▶ _ASSIGNMENT_
Give back every line of the data below word for word, leaving out the pictures.

STORED DATA: Begin

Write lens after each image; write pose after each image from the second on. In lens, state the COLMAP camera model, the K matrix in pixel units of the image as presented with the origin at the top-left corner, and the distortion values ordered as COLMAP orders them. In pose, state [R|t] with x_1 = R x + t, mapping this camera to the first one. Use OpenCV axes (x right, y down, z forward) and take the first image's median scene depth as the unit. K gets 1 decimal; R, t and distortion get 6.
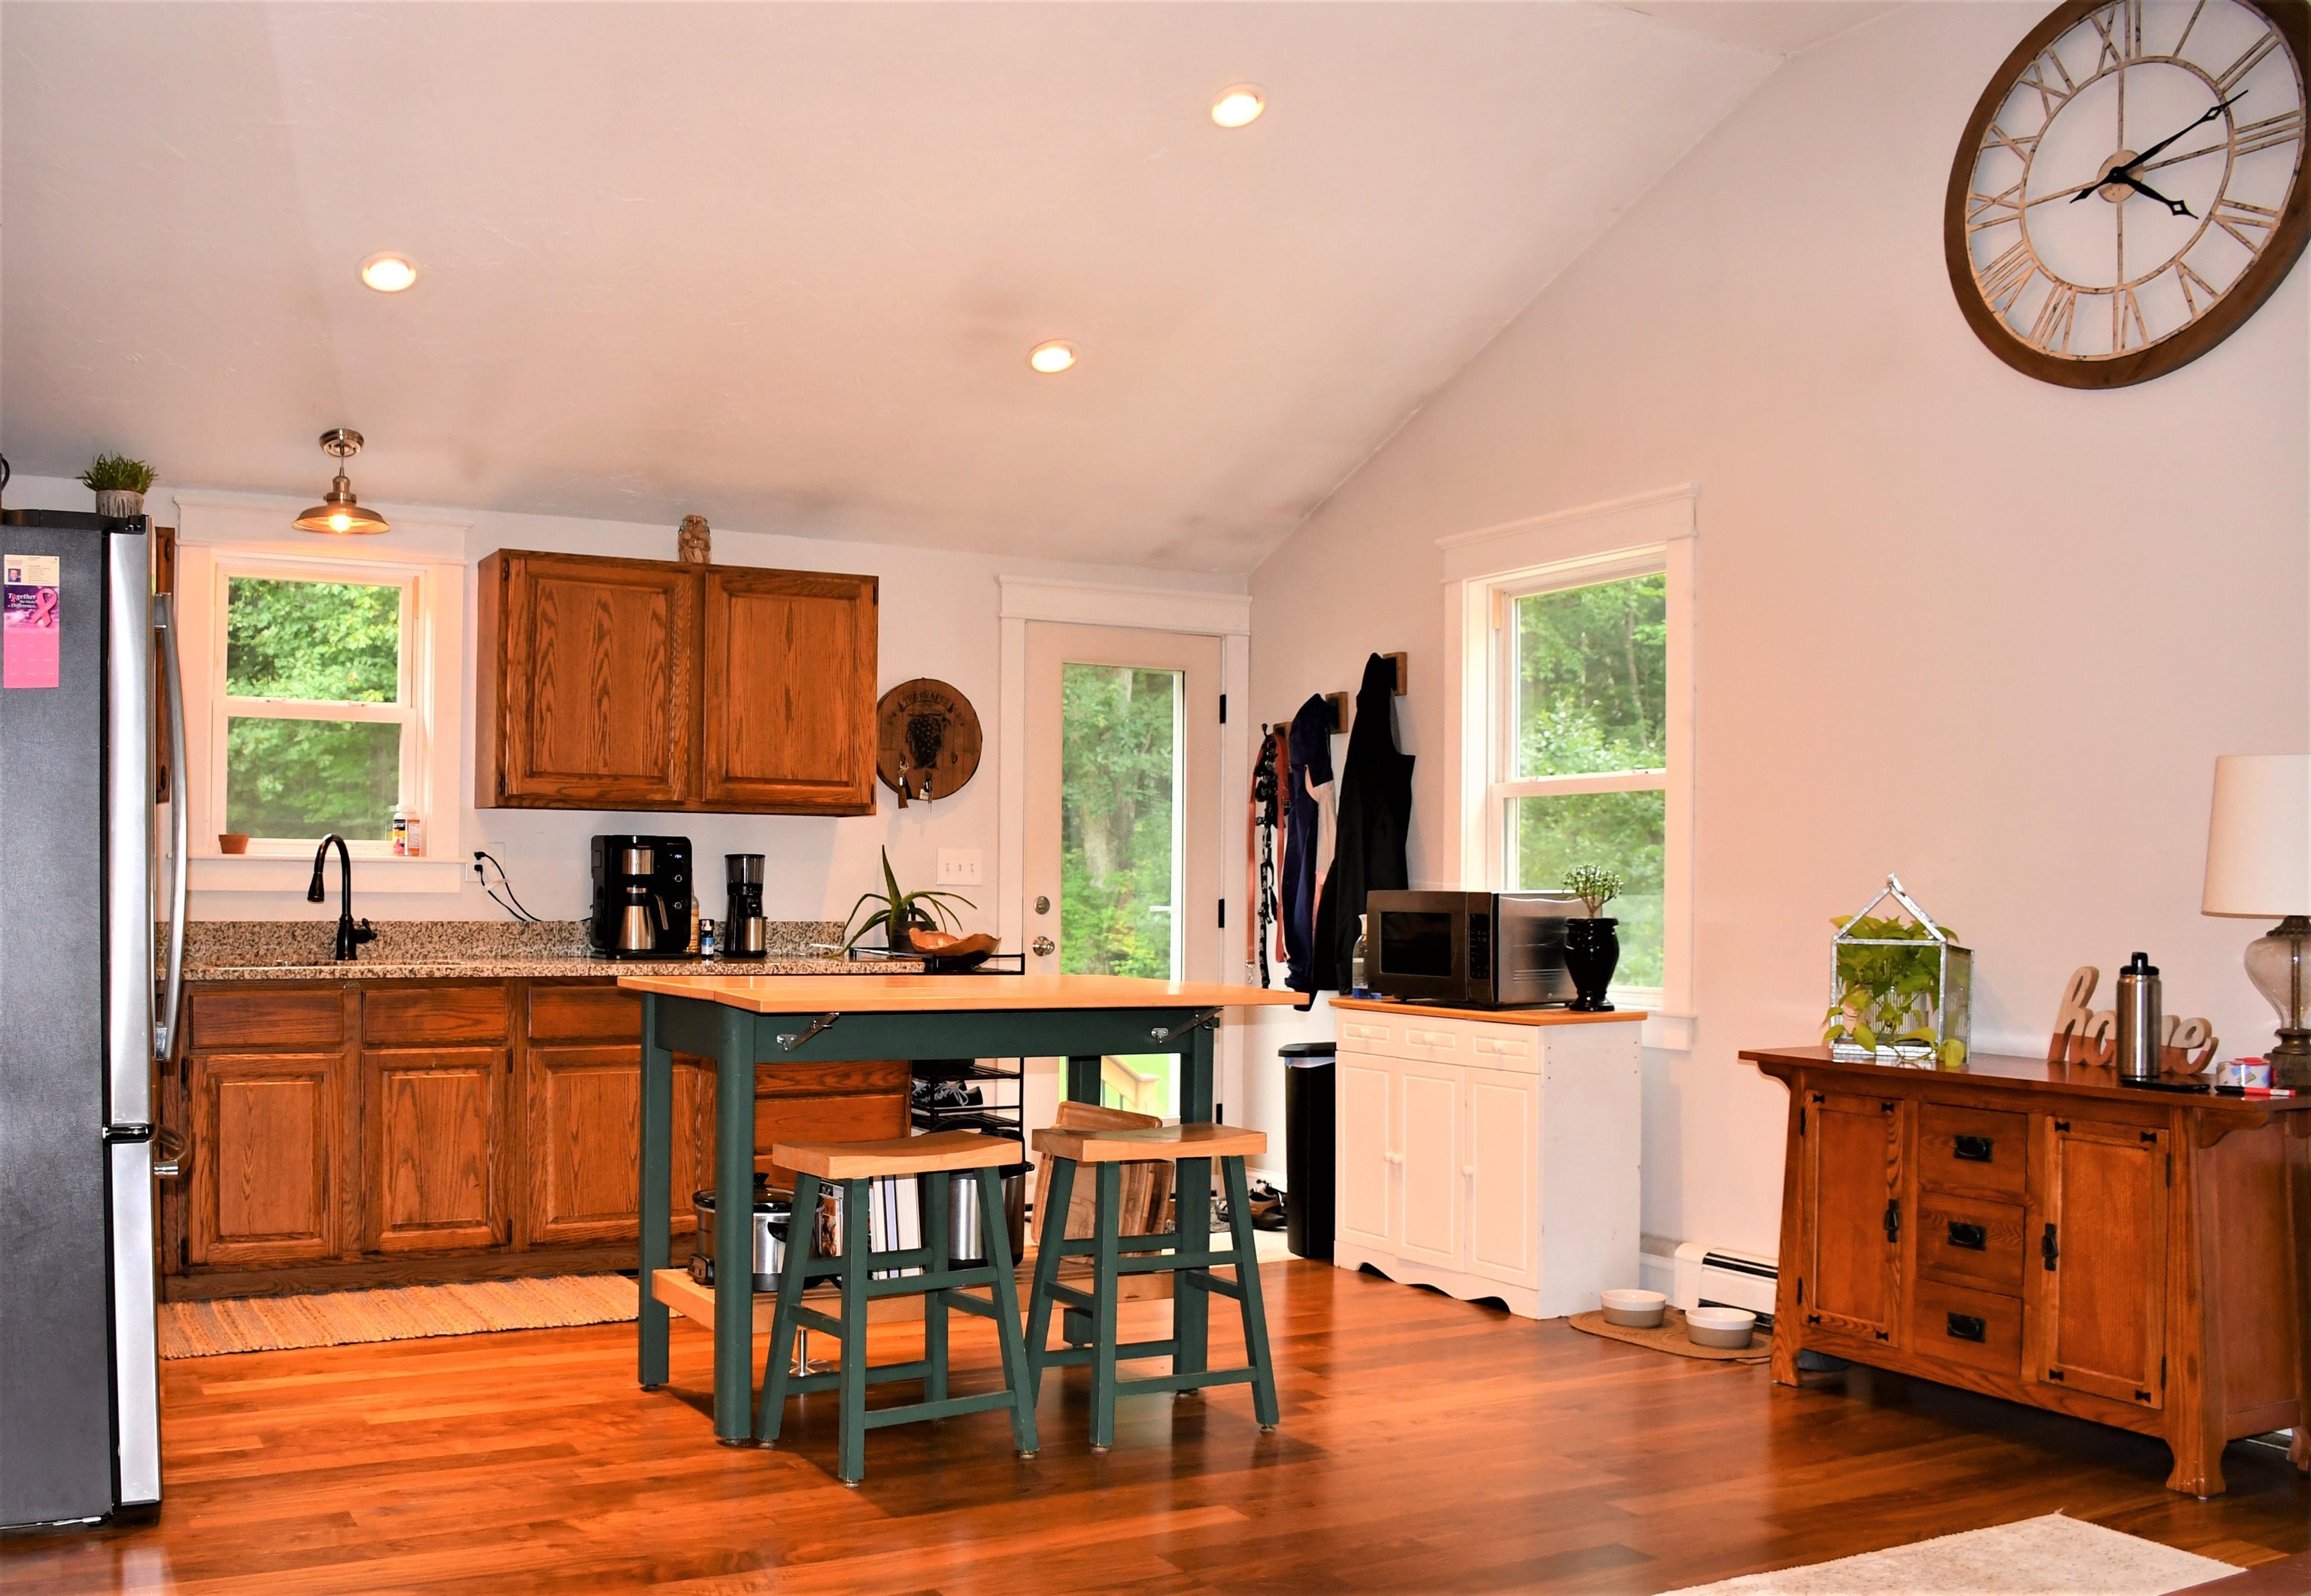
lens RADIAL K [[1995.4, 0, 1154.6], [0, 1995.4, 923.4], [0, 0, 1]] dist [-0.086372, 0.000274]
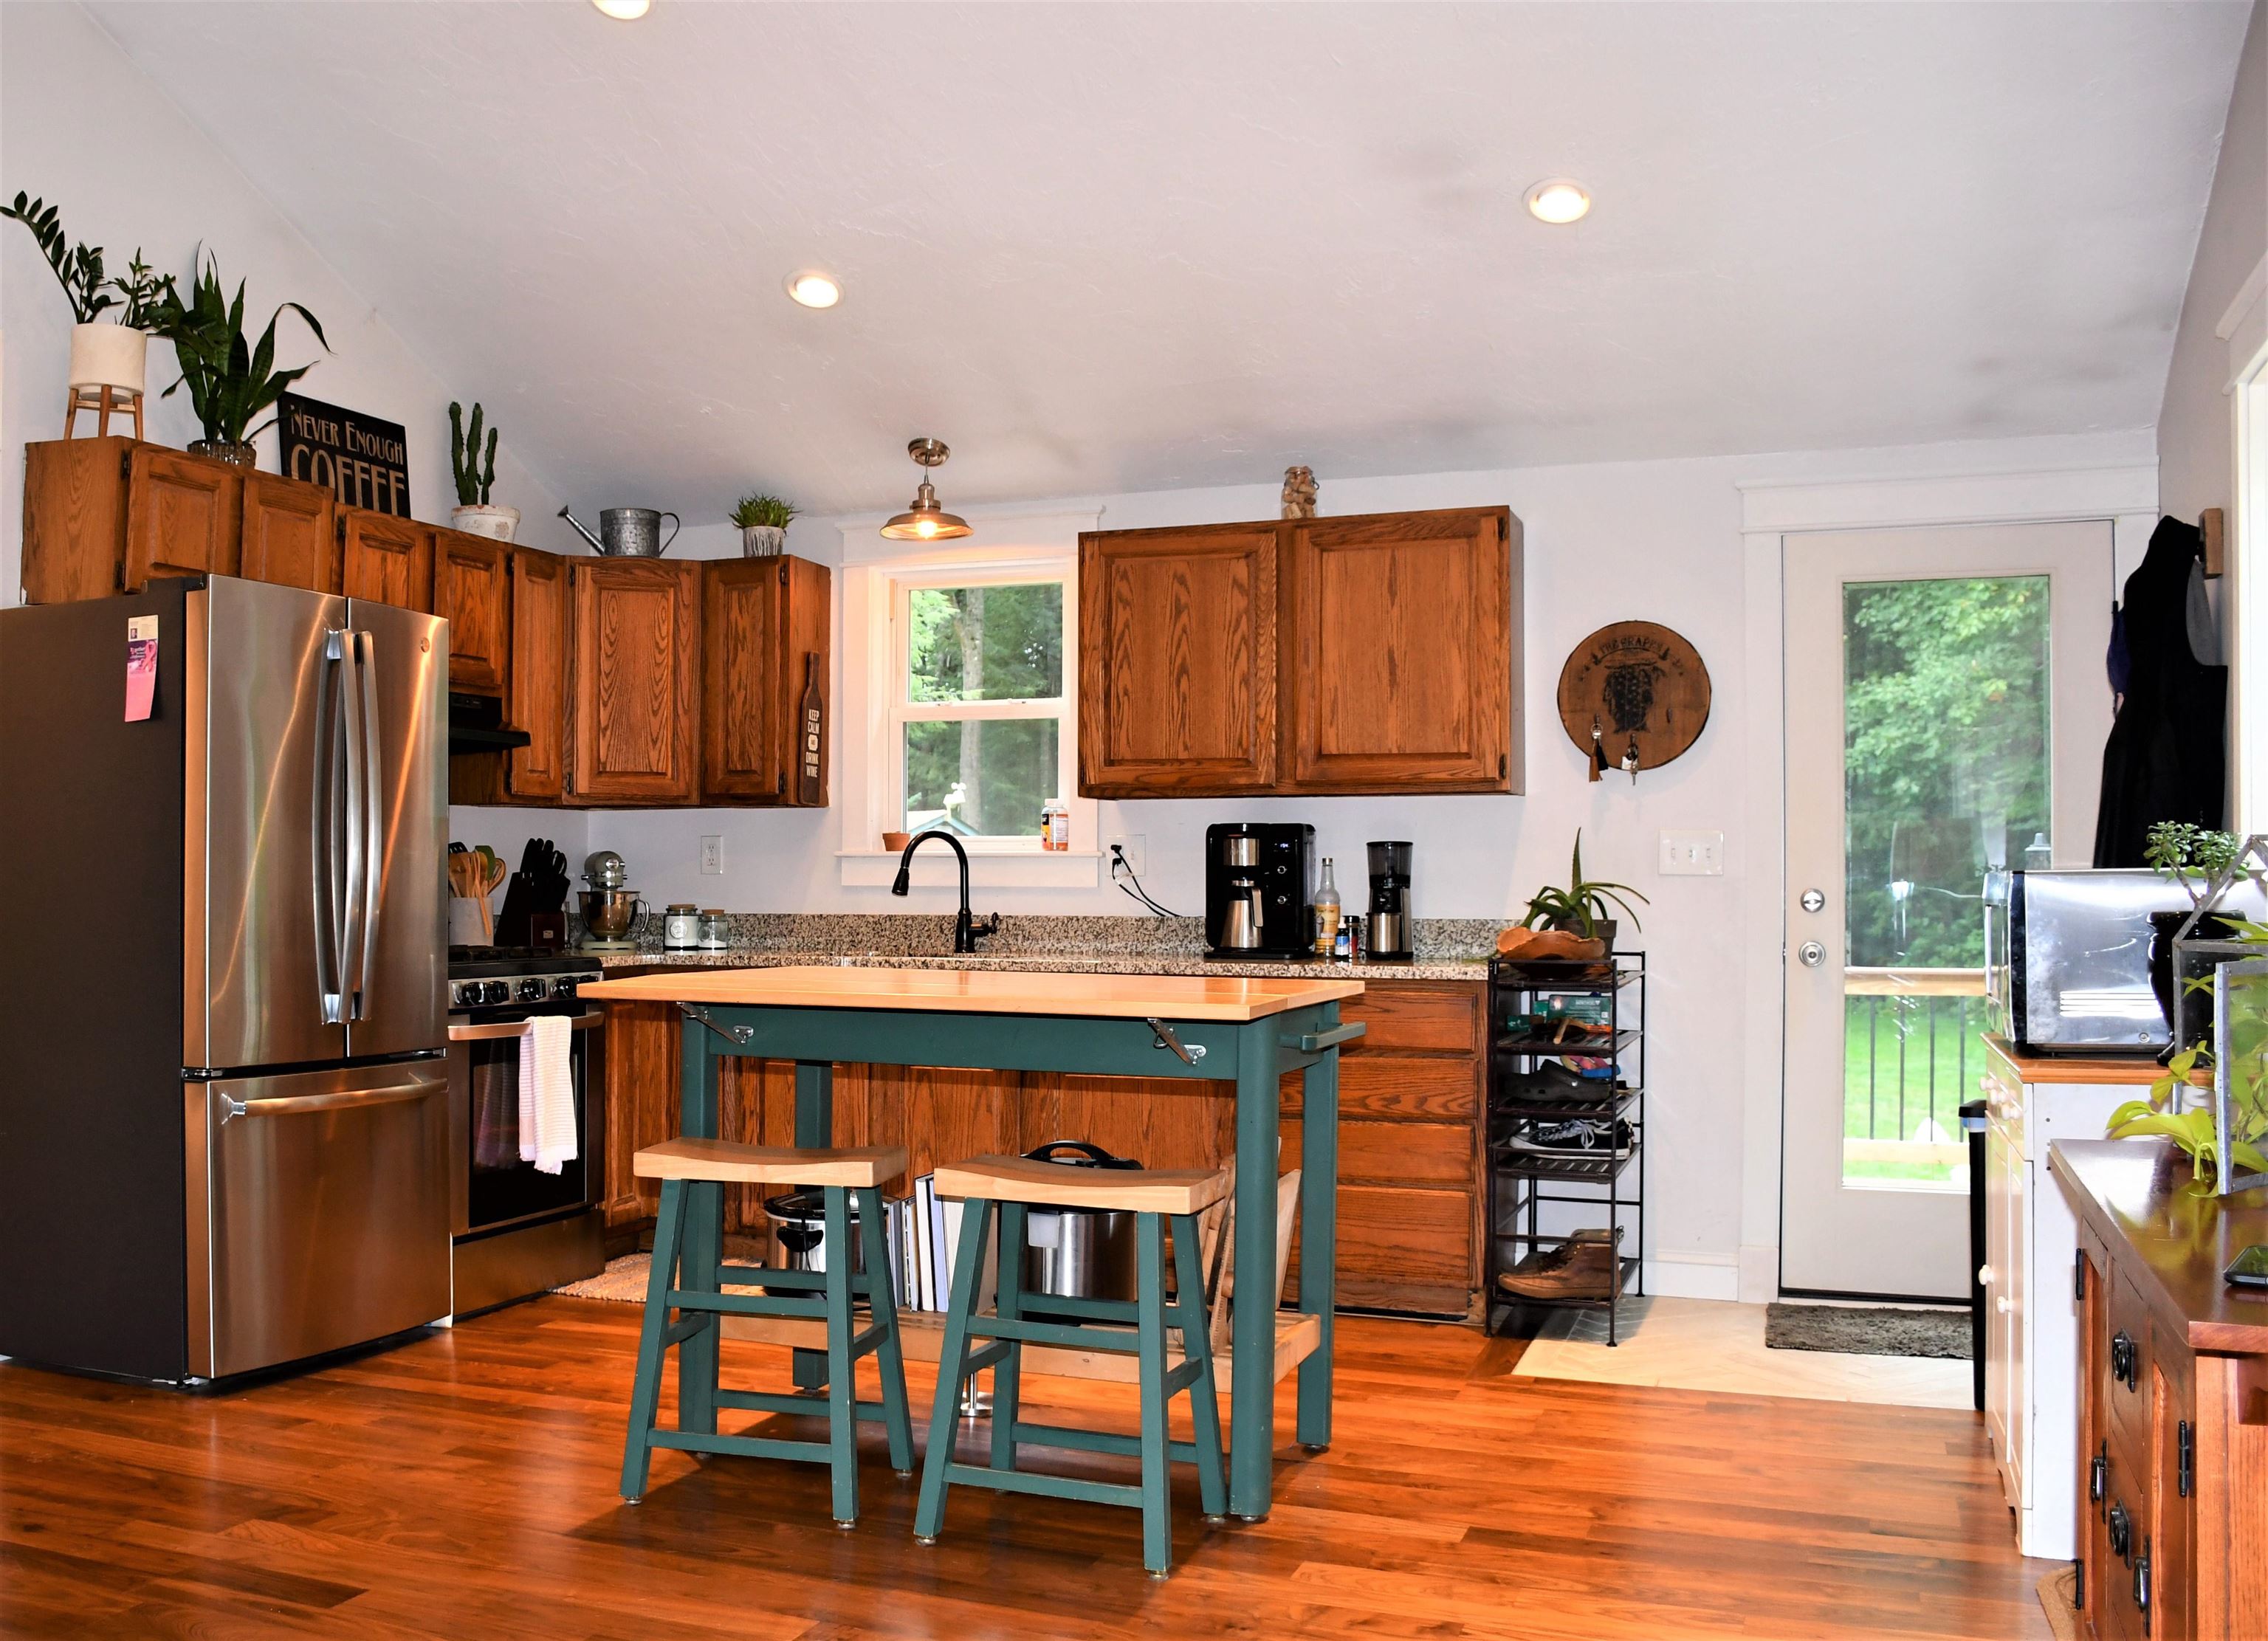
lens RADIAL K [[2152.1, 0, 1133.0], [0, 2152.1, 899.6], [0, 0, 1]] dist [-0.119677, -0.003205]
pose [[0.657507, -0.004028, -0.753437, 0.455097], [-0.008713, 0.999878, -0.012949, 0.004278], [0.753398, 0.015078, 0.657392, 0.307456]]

STORED DATA: End

▶ _EXERCISE OUTPUT_
Write lens after each image; write pose after each image from the second on. In lens, state the COLMAP camera model, the K matrix in pixel units of the image as presented with the origin at the top-left corner, and the distortion values ordered as COLMAP orders them. In pose, state [R|t] with x_1 = R x + t, mapping this camera to the first one. Use OpenCV axes (x right, y down, z forward) and take the first image's median scene depth as the unit. K gets 1 decimal; R, t and distortion get 6.
lens RADIAL K [[1995.4, 0, 1154.6], [0, 1995.4, 923.4], [0, 0, 1]] dist [-0.086372, 0.000274]
lens RADIAL K [[2152.1, 0, 1133.0], [0, 2152.1, 899.6], [0, 0, 1]] dist [-0.119677, -0.003205]
pose [[0.657507, -0.004028, -0.753437, 0.455097], [-0.008713, 0.999878, -0.012949, 0.004278], [0.753398, 0.015078, 0.657392, 0.307456]]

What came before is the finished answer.